A symbiosis between fungus and plant
In the soil, these fungi form a network of extremely fine, filament-like cells (of fungus), so-called hyphae. These surround and even penetrate the fine roots of the host plants. In doing so, the mycorrhiza fungi extend the root system of the plants and penetrate areas of the soil that are normally unavailable to the plant roots. A fungal network may vary in size. In this symbiosis, the fungus provides the plant with additional nutrients and water and in exchange receives carbohydrates, i.e., sugar that it cannot produce on its own.

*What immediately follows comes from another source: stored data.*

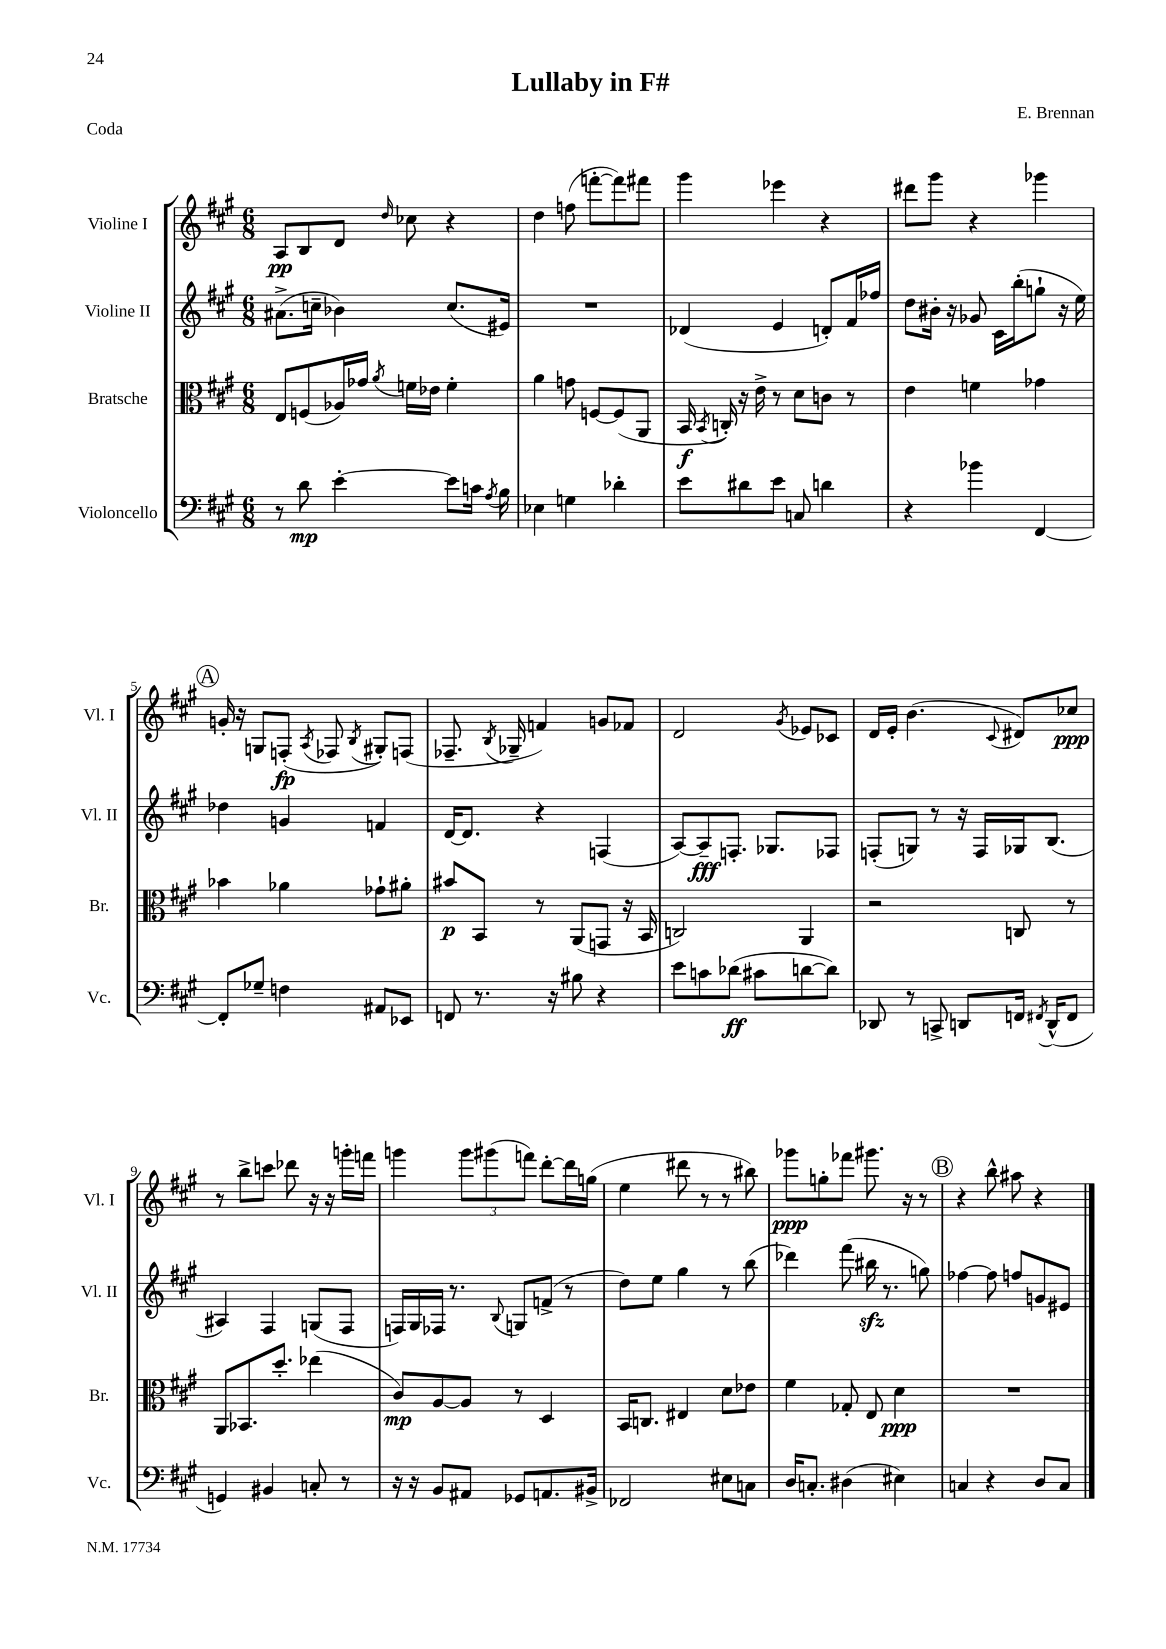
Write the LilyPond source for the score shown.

\header { title = "Lullaby in F#" composer = "E. Brennan" piece = "Coda" }
<<
\new StaffGroup <<
\new Staff = "s0" \with { instrumentName = "Violine I" shortInstrumentName = "Vl. I" } {
    \clef treble \key a \major \numericTimeSignature \time 6/8
    \autoBeamOff a8[\pp b8 d'8] \grace { d''16 } ces''8 r4 |
    d''4 f''8( f'''8[~-. f'''8) fis'''8] |
    gis'''4 ees'''4 r4 |
    dis'''8[ gis'''8] r4 ges'''4 |
    \mark \markup { \circle "A" } g'16-. r16 g8[ f8]-.\fp( \acciaccatura { a8 } fes8 \acciaccatura { b8 } gis8[-.) f8]( |
    fes8.-- \acciaccatura { b8 } ges16-- f'4) g'8[ fes'8] |
    d'2 \acciaccatura { gis'8 } ees'8[ ces'8] |
    d'16[ e'16]-. b'4.( \appoggiatura { cis'8 } dis'8[) ces''8]\ppp |
    r8 b''8[-> c'''8] des'''8 r16 r16 g'''16[-. f'''16] |
    g'''4 \tuplet 3/2 { g'''8[ gis'''8( f'''8]) } d'''8[~-. d'''16 g''16]( |
    e''4 dis'''8 r8 r8 bis''8) |
    ges'''8[\ppp g''8-. fes'''8] gis'''8. r16 r8 |
    \mark \markup { \circle "B" } r4 b''8-^ ais''8 r4 \bar "|." |
}
\new Staff = "s1" \with { instrumentName = "Violine II" shortInstrumentName = "Vl. II" } {
    \clef treble \key a \major \numericTimeSignature \time 6/8
    \autoBeamOff ais'8.[->( c''16]-- bes'4) c''8.[( eis'16]) |
    R2. |
    des'4( e'4 d'8[-.) fis'16 fes''16] |
    d''8[ bis'16]-. r16 ges'8 cis'16[ b''16-.( g''8]-! r16 e''16) |
    \mark \markup { \circle "A" } des''4 g'4 f'4 |
    d'16[~ d'8.] r4 f4( |
    a8[~) a8--\fff f8.]-. ges8.[ fes8] |
    f8[-.( g8]) r8 r16 f16[ ges16 b8.]( |
    ais4) fis4 g8[( fis8] |
    f16[) gis16 fes16] r8. \appoggiatura { b8 } g8[ f'8]->( r8 |
    d''8[) e''8] gis''4 r8 b''8( |
    des'''4) fis'''8( bis''16\sfz r8. g''8) |
    \mark \markup { \circle "B" } fes''4~ fes''8 f''8[ g'8 eis'8] \bar "|." |
}
\new Staff = "s2" \with { instrumentName = "Bratsche" shortInstrumentName = "Br." } {
    \clef alto \key a \major \numericTimeSignature \time 6/8
    \autoBeamOff e8[ f8( aes16) ges'16] \acciaccatura { a'8 } f'16[ ees'16] f'4-. |
    a'4 g'8 f8[~ f8( a,8] |
    b,16\f \acciaccatura { b,8 } c16-.) r16 e'16-> r8 d'8[ c'8] r8 |
    e'4 f'4 ges'4 |
    \mark \markup { \circle "A" } bes'4 aes'4 ges'8[-! ais'8]-. |
    bis'8[\p b,8] r8 a,8[( g,8] r16 b,16 |
    c2) a,4 |
    r2 c8 r8 |
    a,8[ bes,8. d''8.]-. ees''4( |
    cis'8[\mp) a8~ a8] r8 d4 |
    b,16[ c8.] eis4 d'8[ ees'8] |
    fis'4 ges8-. e8 d'4\ppp |
    \mark \markup { \circle "B" } R2. \bar "|." |
}
\new Staff = "s3" \with { instrumentName = "Violoncello" shortInstrumentName = "Vc." } {
    \clef bass \key a \major \numericTimeSignature \time 6/8
    \autoBeamOff r8 d'8\mp e'4~-. e'8[ c'16] \acciaccatura { a8 } b16 |
    ees4 g4 des'4-. |
    e'8[ dis'8 e'8] c8 d'4 |
    r4 bes'4 fis,4~ |
    \mark \markup { \circle "A" } fis,8[-. ges8]-- f4 ais,8[ ees,8] |
    f,8 r8. r16 bis8 r4 |
    e'8[ c'8 des'8]\ff( cis'8[ d'8~ d'8]) |
    des,8 r8 c,8-> d,8[ f,16] \acciaccatura { fis,8 } d,16[-^( fis,8] |
    g,4) bis,4 c8-. r8 |
    r16 r16 b,8[ ais,8] ges,8[ a,8. bis,16]-> |
    fes,2 eis8[ c8] |
    d16[ c8.]-. dis4( eis4) |
    \mark \markup { \circle "B" } c4 r4 d8[ c8] \bar "|." |
}
>>
>>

The fascinating thing is that more than 80% of all terrestrial plants already enter into a symbiotic relationship with these fungi. However, the mycorrhiza fungi not only foster improved plant growth and form an extended root system, but also help the plant to survive periods of stress, for example, dry spells.

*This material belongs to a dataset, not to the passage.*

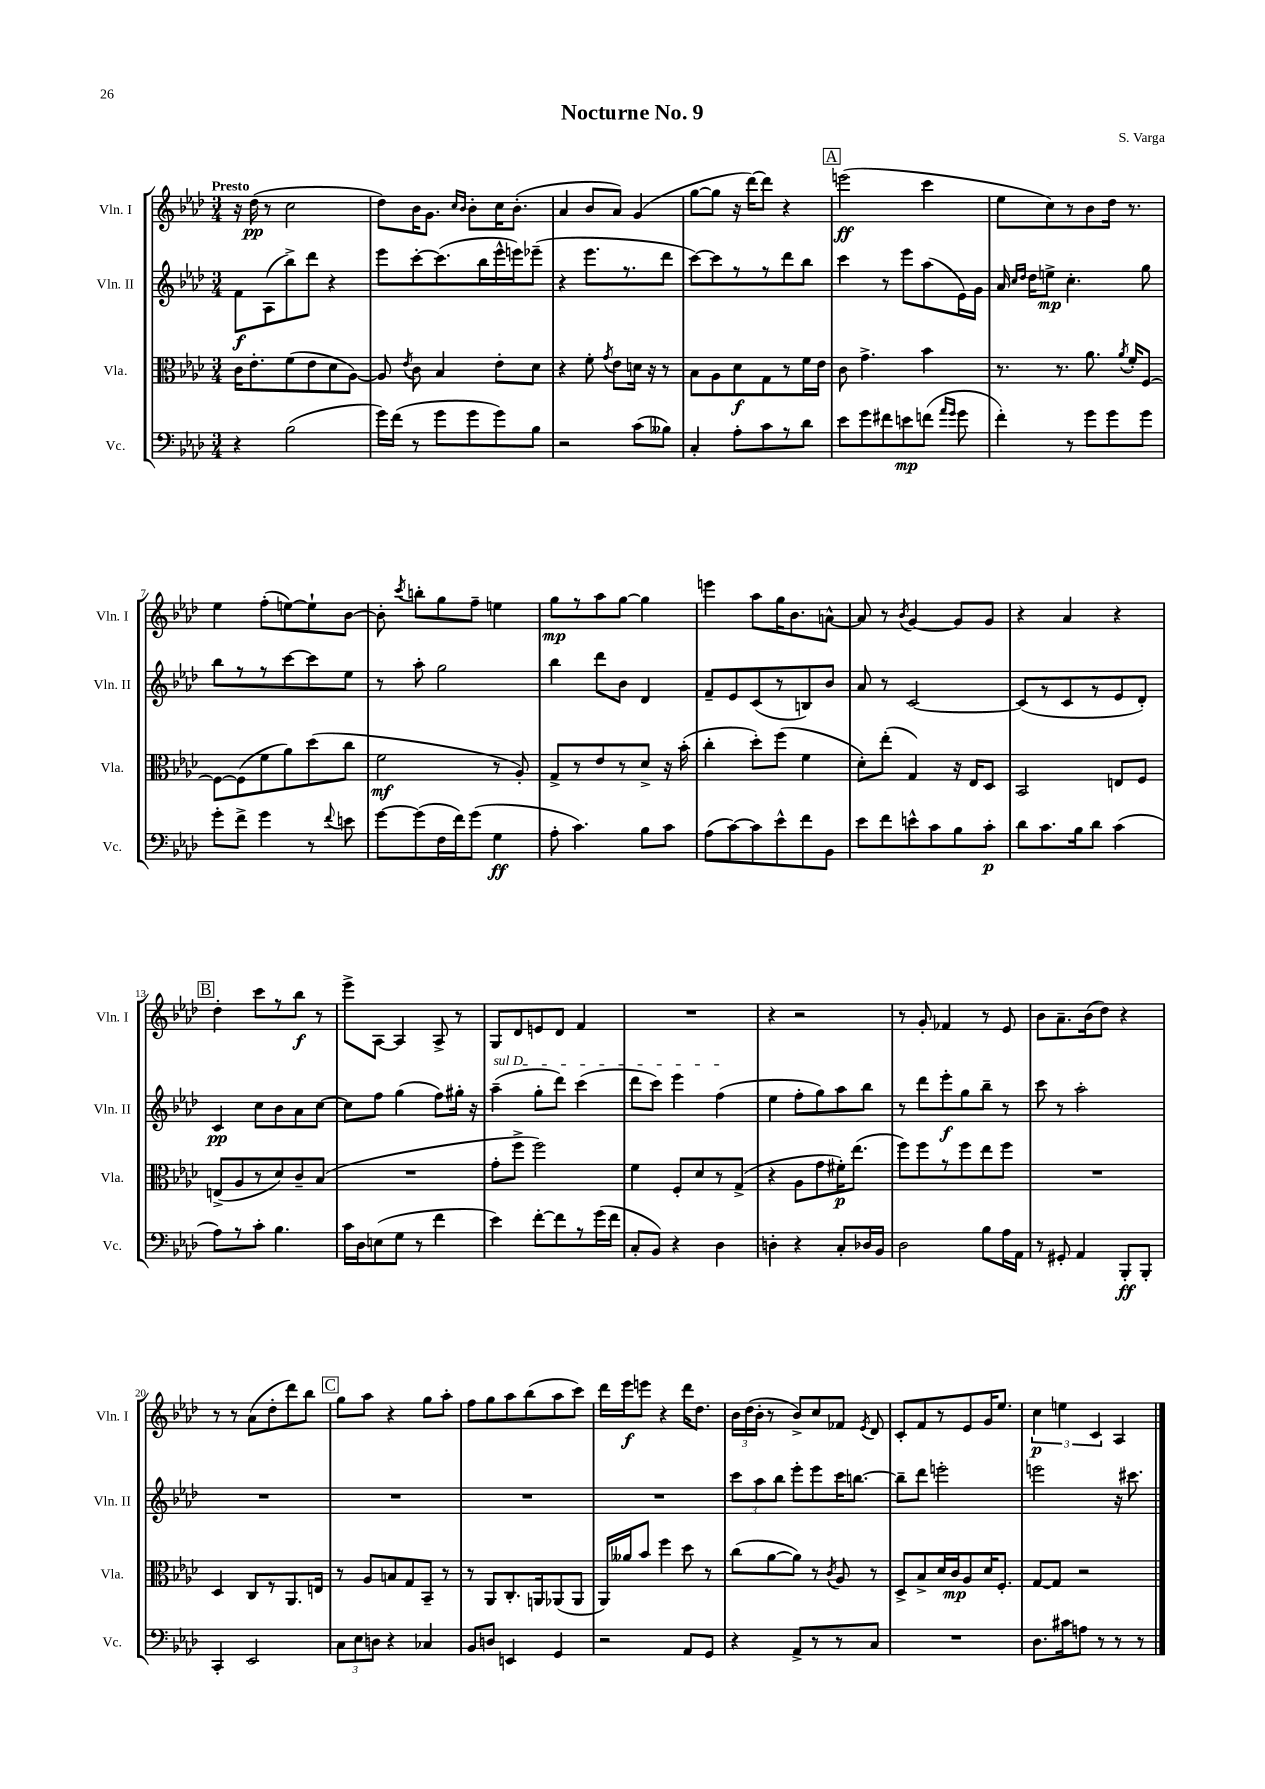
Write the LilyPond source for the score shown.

CN Construct expanded clay is a suitable carrier material for mycorrhiza
Not every type of expanded clay is automatically suitable as a carrier material. The mycorrhiza fungi ask very stringent requirements of their carrier in this regard. Only a few types of expanded clay can even satisfy these stringent requirements. Because of its quality and positive properties, our CN GreenLine crushed expanded clay granulate in the 0.5 – 4-mm particle range is a suitable carrier material and can be inoculated with these mycorrhiza fungi. In the process, the spores of the mycorrhiza fasten onto the porous pores of the expanded clay (inoculum) and can even survive there for several years.
A few companies have come to specialise in breeding mycorrhiza fungi. Then the fungi are put to targeted use in the agricultural industry; in some areas of today's biological, ecological and even conventional agriculture and forestry, as well as in the fruit and vegetable farming, they are added to the soil. Using CN Construct expanded clay granulate that has been inoculated with mycorrhiza also results in other advantages for the agricultural industry. Crop yields are, in part, higher and more rapid, and it is also possible to boost fruit quality. Moreover, the expanded clay acts in the soil as a natural, purely mineral substrate. Examples of spheres of application are: Berry bushes, flowering plants, vegetables, grain, potatoes, herbs, maize, fruit trees, orchids, soy, vineyards and other areas of cultivation.